Cold War

A Prayer for Ukraine

When shall we get ourselves a Washington
To promulgate his new and righteous law?
But someday we shall surely find the man!

Taras Shevchenko, 1848

Witnessing the dramatic events happening in Kiev this past week made me think of two of the original “freedom fighters” for Ukrainian nationalism: The country’s “national bard” Taras Shevchenko, as well as the Ukrainian composer who set his words to music, Mykola Lysenko.

I discovered Shevchenko quite by accident.  There is a statue erected in his honor at the corner of 22nd and P Streets NW in Washington, D.C., just a few blocks away from the old NPR headquarters on M street, and across the street from the legendary DC beer joint The Brickskeller, (“featuring beers from Argentina to Zimbabwe”) the preferred postgame pizza-and-beer location for the NPR softball team.  And at about the same time, we received an over-the-transom submission to Performance Today of a concert devoted to works by Ukrainian (!) composers – quite a novelty in the late ’80s.  (As was, by the way, the idea of offering scores of imported beers on tap…).

But 1988 was a Millennium Year for Ukraine, marking the 1000th anniversary of the adoption of Christianity in the forerunner state of Kievan Rus.’ Sure enough, the recording featured an abundance of works by both Dmitry Bortniansky (1751-1825) and Lysenko (1842-1912), with many of the latter’s pieces featuring texts by Shevchenko. Turns out the Lysenko set more than 80 of his fellow Ukrainian’s works to music.  One of the most famous was “The Days Pass By,” long a staple in the repertoire of Ukrainian-American bass Paul Plishka (whom I think sang it on the program but can’t be sure.)

===

→ TASKS TO COMPLETE:
• A. Decide whether each statement below agrees with the piece titled "A Prayer for Ukraine." Answer yes or no for each, quoting the deciding words: (i) The statue of Shevchenko stands at the corner of 22nd and P Streets NW in Washington, D.C. (ii) Lysenko set fewer than 50 of Shevchenko's works to music. (iii) 1988 marked the 1000th anniversary of the adoption of Christianity in Kievan Rus'.
• B. List every person that the piece titled "A Prayer for Ukraine" names with both a first name and a last name.
• C. According to the piece titled "A Prayer for Ukraine," which Lysenko song was long a staple in Paul Plishka's repertoire?

→ COLLECTED MATERIAL:

===

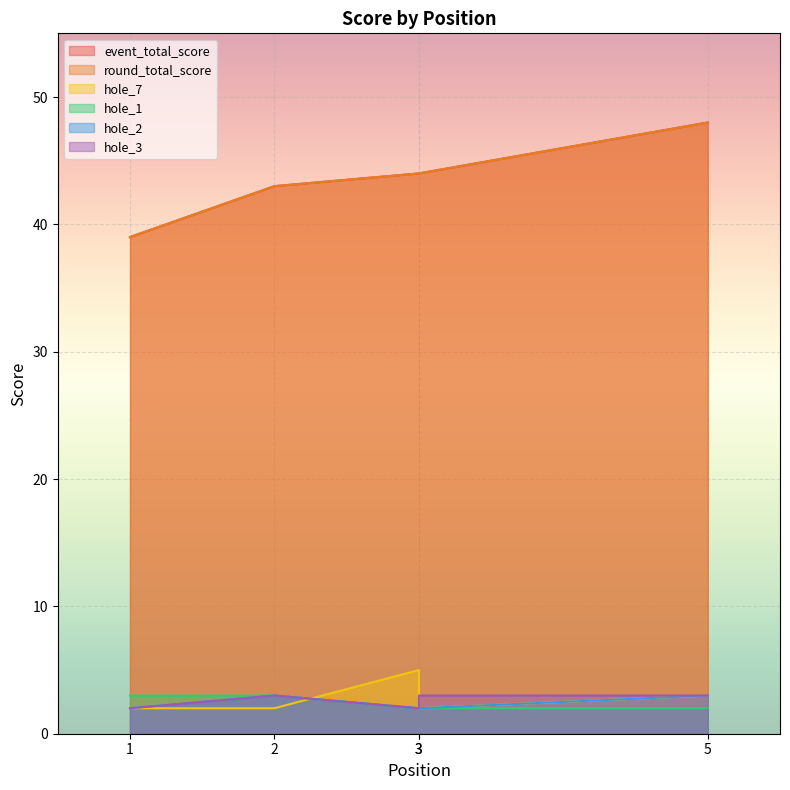

True or false: hole_1 and round_total_score intersect in this chart.

False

===

→ SOLVED PROBLEMS:
• A.
(i) Yes: "There is a statue erected in his honor at the corner of 22nd and P Streets NW in Washington, D.C."
(ii) No: "Turns out the Lysenko set more than 80 of his fellow Ukrainian’s works to music."
(iii) Yes: "1988 was a Millennium Year for Ukraine, marking the 1000th anniversary of the adoption of Christianity in the forerunner state of Kievan Rus."

• B.
Taras Shevchenko
Mykola Lysenko
Dmitry Bortniansky
Paul Plishka

• C. "The Days Pass By"